March 10th, 2005 by sze
Saw Nigella Lawson’s cook show on tv around 8pm..the discovery travel and living channel (hmm..i prefer the name "travel and adventure"). I like the stuff she cooks, most of them look delicious. It used to be that cook shows are all about someone dressed-up like a chef (i mean yes, they are chefs but they don’t really dress up on tv like those chefs in hotels,etc), and then with properly measured and decorated ingredients they start to cook. But like those on the travel and living channel..they dont really measure the stuff they use..it’s more like a "just follow your heart" kinda thing..y’know. And cooking becomes fun. It seems easy to cook something nice, you see them on tv..just throw in a few ingredients..and walla..something delicious (or atleast they look delicious through the tv). Makes me wanna try to cook something sometimes..but i’m too lazy to start. And then the ingredients..bay leaves, garlic-infused olive oil, and stuff like that. What are those? Can i get them here? Well..yea, i can try looking in the supermarket. Erm..too much hassle. Hungry? I’ll cook, but it’s gotta be something easy..instant noodle perhaps?
Posted in Food and Drink | 3 Comments »
March 9th, 2005 by sze
7am..the garbage truck beeps as it backs up and i start my day thinkin about what i’ve thrown away. could I push rewind? the credits traverse, signifying the end..but I missed the best part could we please go back to start? forgive my indecision..
this is getting fun (this blog thingy)…it’s 7.39am in the morning..it’s time to hit the bed soon..i’m being nocturnal again.
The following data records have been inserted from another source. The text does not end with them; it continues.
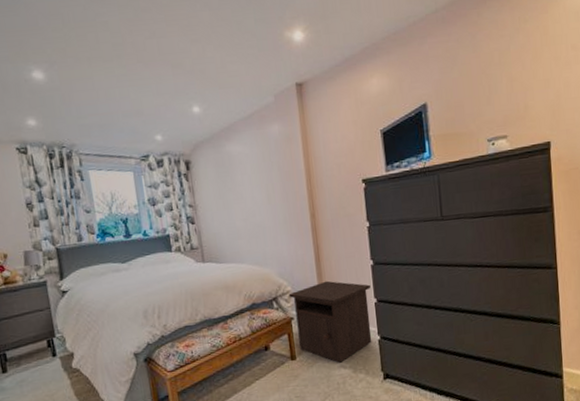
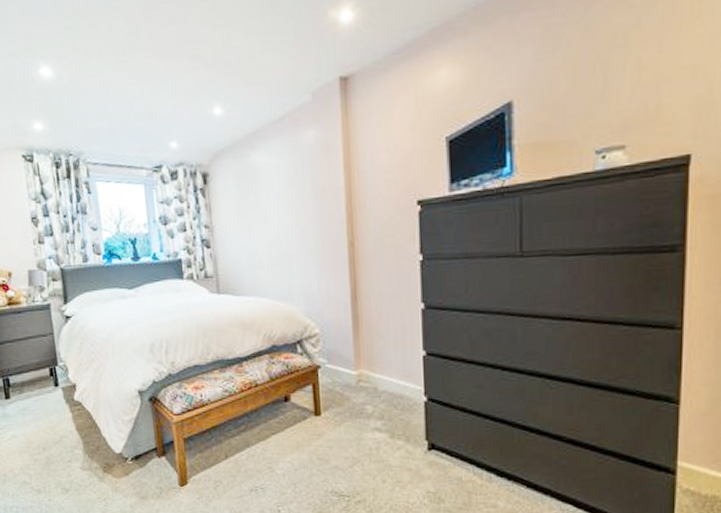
nightstand: present [288,280,372,363] -> none [316,324,419,425]

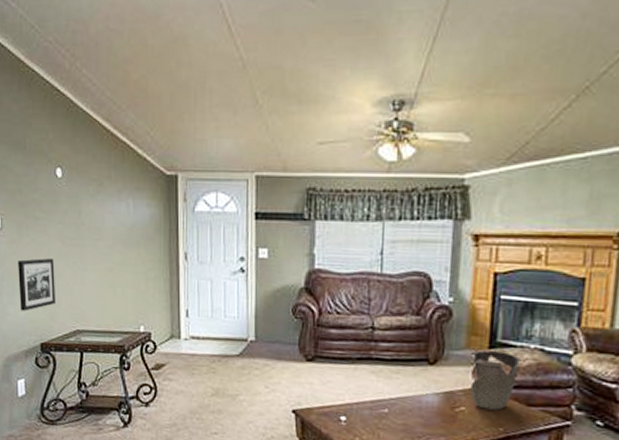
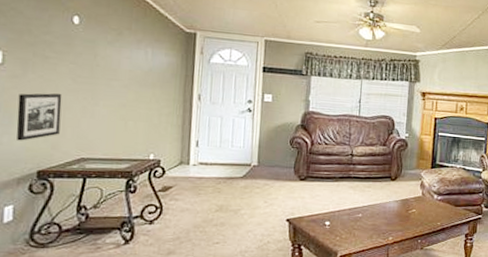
decorative bowl: present [470,350,522,411] -> none [419,170,452,211]

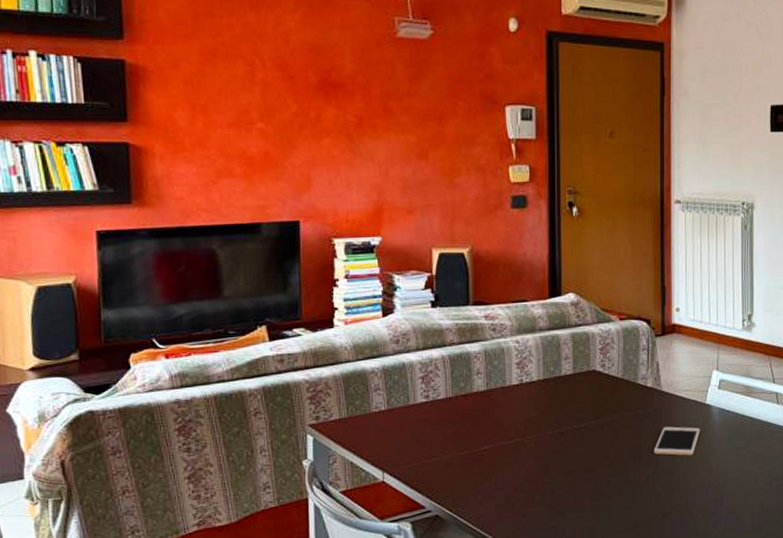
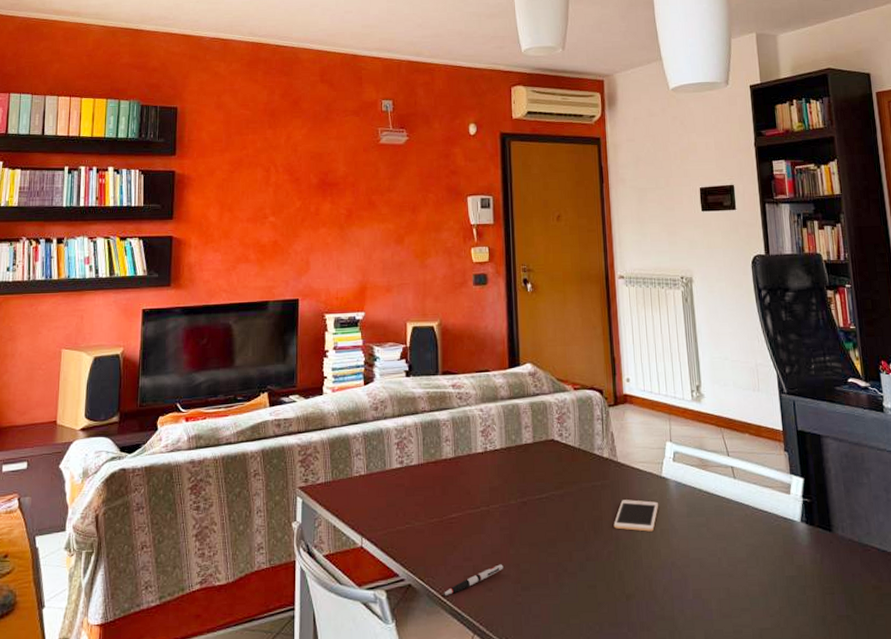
pen: none [473,492,538,524] -> present [443,564,504,595]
Posted in Current Affairs | 2 Comments »
March 9th, 2005 by sze
The first entry for the bloggie. Was watching the champion’s league..then decided to log on to friendster. something’s new in here..the blog and chat function. nice. Guess i wont have much to say here…i’ve thought of creating a blog before..but i had nothing to say. Who would be interested in reading about the things i do..or the books i read. This could be the beginning of the end of my bloggie entries.